There are a number of 'positive' influences coming up including the inauguration of Obama and the calming effect that is likely to have on Americas associates that one should keep in mind for trading and probably long term investment opportunities.
I'm sorry, but I'm just not a 'perma' 'follower'. I don't lag behind to see what works for others and then hope to replicate. I'm always optimistically looking for 'opportunities', tipping a toe in the water.
Now, just to recap before I sign off and get back to something profitable, this latest string of arguement, no more personality attack, from dhukka started over splitting hairs on the interpretation of the degree of 'recession'. An example of degree/interpretation... take oil for example. From a sharemarket (oil) sector perspective it was very bullish for ages while the financials and the general economy was turning bearish. Similarly, there will be sectors turning bullish well before the wider economy looks good.
It takes leadership, of which there is new coming, to turn sentiment, confidence and markets.
That's why these generalisations of recession, boom, crisis or whatever mean less to some than others.
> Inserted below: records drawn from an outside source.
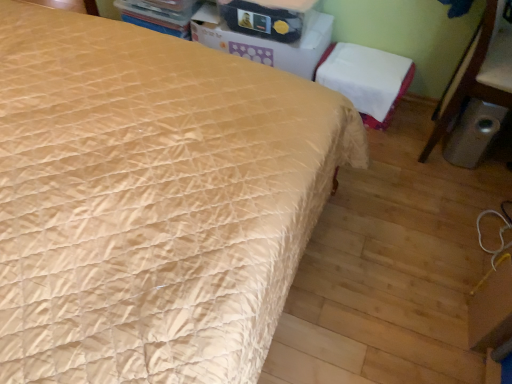
Describe the element at coordinates (481, 72) in the screenshot. I see `metallic trash can at lower right` at that location.

What do you see at coordinates (267, 42) in the screenshot?
I see `white cardboard box at upper center` at bounding box center [267, 42].

This screenshot has width=512, height=384. I want to click on white fabric chair at upper right, so click(366, 79).

Which of these two, matte cardboard box at upper center or metallic trash can at lower right, is wider?

With larger width is metallic trash can at lower right.

Is matte cardboard box at upper center located outside metallic trash can at lower right?

Yes, matte cardboard box at upper center is located beyond the bounds of metallic trash can at lower right.

From the image's perspective, is matte cardboard box at upper center positioned above or below metallic trash can at lower right?

matte cardboard box at upper center is situated higher than metallic trash can at lower right in the image.

Is matte cardboard box at upper center turned away from metallic trash can at lower right?

No.

Is white fabric chair at upper right spatially inside metallic trash can at lower right, or outside of it?

white fabric chair at upper right is outside metallic trash can at lower right.

Consider the image. In the image, is white fabric chair at upper right positioned in front of or behind metallic trash can at lower right?

white fabric chair at upper right is positioned farther from the viewer than metallic trash can at lower right.

Measure the distance between white fabric chair at upper right and metallic trash can at lower right.

The distance of white fabric chair at upper right from metallic trash can at lower right is 14.03 inches.

Based on the photo, which object is wider, white fabric chair at upper right or metallic trash can at lower right?

metallic trash can at lower right.

Between metallic trash can at lower right and white fabric chair at upper right, which one has larger width?

metallic trash can at lower right is wider.

From a real-world perspective, is metallic trash can at lower right located beneath white fabric chair at upper right?

No, from a real-world perspective, metallic trash can at lower right is not beneath white fabric chair at upper right.

From the image's perspective, is metallic trash can at lower right on top of white fabric chair at upper right?

Incorrect, from the image's perspective, metallic trash can at lower right is lower than white fabric chair at upper right.

Is metallic trash can at lower right turned away from white fabric chair at upper right?

Yes, white fabric chair at upper right is at the back of metallic trash can at lower right.

Does point (374, 72) lie in front of point (284, 46)?

Yes, point (374, 72) is closer to viewer.

Would you say white fabric chair at upper right is inside or outside white cardboard box at upper center?

white fabric chair at upper right is located beyond the bounds of white cardboard box at upper center.

Is white fabric chair at upper right facing away from white cardboard box at upper center?

No, white fabric chair at upper right is not facing away from white cardboard box at upper center.

Looking at this image, is metallic trash can at lower right facing away from white cardboard box at upper center?

Absolutely, metallic trash can at lower right is directed away from white cardboard box at upper center.

Is metallic trash can at lower right positioned in front of white cardboard box at upper center?

That is True.

Is metallic trash can at lower right located outside white cardboard box at upper center?

metallic trash can at lower right is positioned outside white cardboard box at upper center.

From the image's perspective, is metallic trash can at lower right located beneath white cardboard box at upper center?

Indeed, from the image's perspective, metallic trash can at lower right is shown beneath white cardboard box at upper center.

Is white fabric chair at upper right located outside matte cardboard box at upper center?

That's correct, white fabric chair at upper right is outside of matte cardboard box at upper center.

From a real-world perspective, is white fabric chair at upper right physically located above or below matte cardboard box at upper center?

From a real-world perspective, white fabric chair at upper right is physically below matte cardboard box at upper center.

Which of these two, white fabric chair at upper right or matte cardboard box at upper center, is thinner?

white fabric chair at upper right is thinner.

Which is behind, white cardboard box at upper center or matte cardboard box at upper center?

white cardboard box at upper center is further away from the camera.

In terms of height, does white cardboard box at upper center look taller or shorter compared to matte cardboard box at upper center?

In the image, white cardboard box at upper center appears to be taller than matte cardboard box at upper center.

Does white cardboard box at upper center have a greater width compared to matte cardboard box at upper center?

Yes.

Is white cardboard box at upper center aimed at matte cardboard box at upper center?

No, white cardboard box at upper center does not turn towards matte cardboard box at upper center.

Image resolution: width=512 pixels, height=384 pixels. What are the coordinates of `furniture below the matte cardboard box at upper center (from the image's perspective)` in the screenshot? It's located at (481, 72).

Image resolution: width=512 pixels, height=384 pixels. In the image, there is a metallic trash can at lower right. Identify the location of chair below it (from a real-world perspective). (366, 79).

Estimate the real-world distances between objects in this image. Which object is further from white cardboard box at upper center, white fabric chair at upper right or matte cardboard box at upper center?

white fabric chair at upper right is further to white cardboard box at upper center.

Considering their positions, is white cardboard box at upper center positioned closer to metallic trash can at lower right than white fabric chair at upper right?

white fabric chair at upper right lies closer to metallic trash can at lower right than the other object.

Which object lies further to the anchor point metallic trash can at lower right, matte cardboard box at upper center or white fabric chair at upper right?

Among the two, matte cardboard box at upper center is located further to metallic trash can at lower right.

Which object lies nearer to the anchor point white cardboard box at upper center, matte cardboard box at upper center or white fabric chair at upper right?

matte cardboard box at upper center.

In the scene shown: Which object lies nearer to the anchor point white fabric chair at upper right, white cardboard box at upper center or metallic trash can at lower right?

white cardboard box at upper center.

When comparing their distances from white cardboard box at upper center, does white fabric chair at upper right or metallic trash can at lower right seem closer?

white fabric chair at upper right is closer to white cardboard box at upper center.

When comparing their distances from metallic trash can at lower right, does white fabric chair at upper right or matte cardboard box at upper center seem closer?

Based on the image, white fabric chair at upper right appears to be nearer to metallic trash can at lower right.

From the image, which object appears to be farther from white cardboard box at upper center, matte cardboard box at upper center or metallic trash can at lower right?

metallic trash can at lower right.

The width and height of the screenshot is (512, 384). Find the location of `storage box situated between white cardboard box at upper center and metallic trash can at lower right from left to right`. storage box situated between white cardboard box at upper center and metallic trash can at lower right from left to right is located at coordinates (262, 21).

Where is `storage box between white cardboard box at upper center and white fabric chair at upper right`? This screenshot has height=384, width=512. storage box between white cardboard box at upper center and white fabric chair at upper right is located at coordinates (262, 21).

The width and height of the screenshot is (512, 384). I want to click on chair between matte cardboard box at upper center and metallic trash can at lower right from left to right, so click(366, 79).

Find the location of `chair situated between white cardboard box at upper center and metallic trash can at lower right from left to right`. chair situated between white cardboard box at upper center and metallic trash can at lower right from left to right is located at coordinates (366, 79).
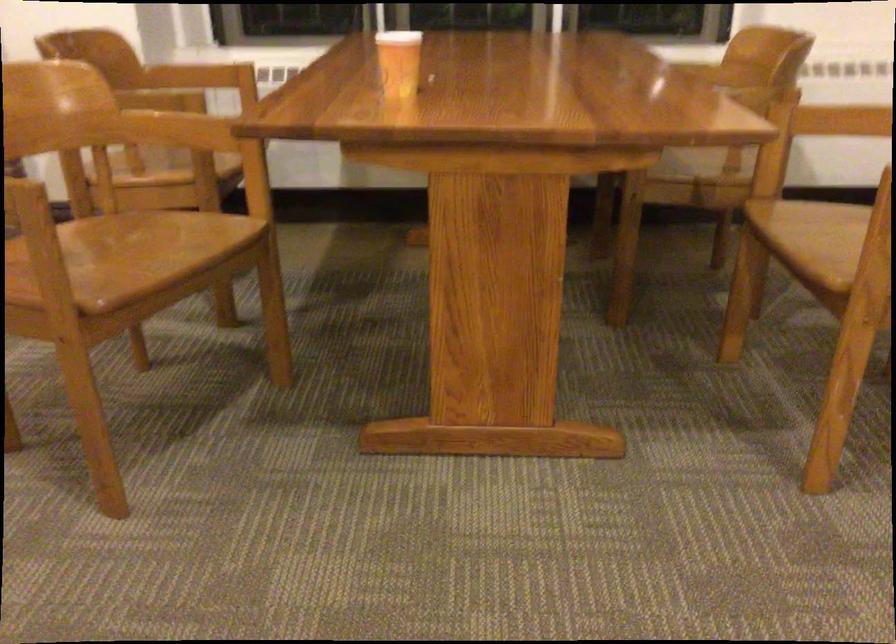
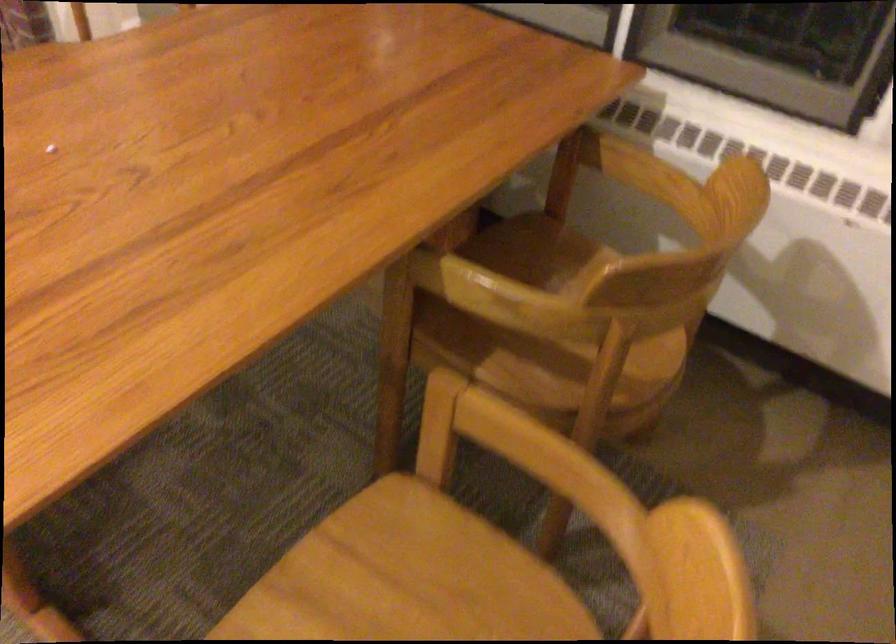
Where in the second image is the point corresponding to pixel 817 120 from the first image?

(501, 440)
B O has pledged $600 B to create jobs and save the US auto industry, just tack it on the 8 Trillion and rising.
How much longer can they keep borrowing and yet all seem to think the USD will always be strong????
Exactly what is this 600bil going to be spent on?
Also, how do we know its going to create 2.5mil jobs?
Ive read about how they will embark on its biggest infrastructure investment since the 1950s. Even if you could create those jobs, whats to say that the unemployed workforce is skilled to take on those jobs.
A person who got layed of from Starbucks doesnt exactly have the qualifications to build a road.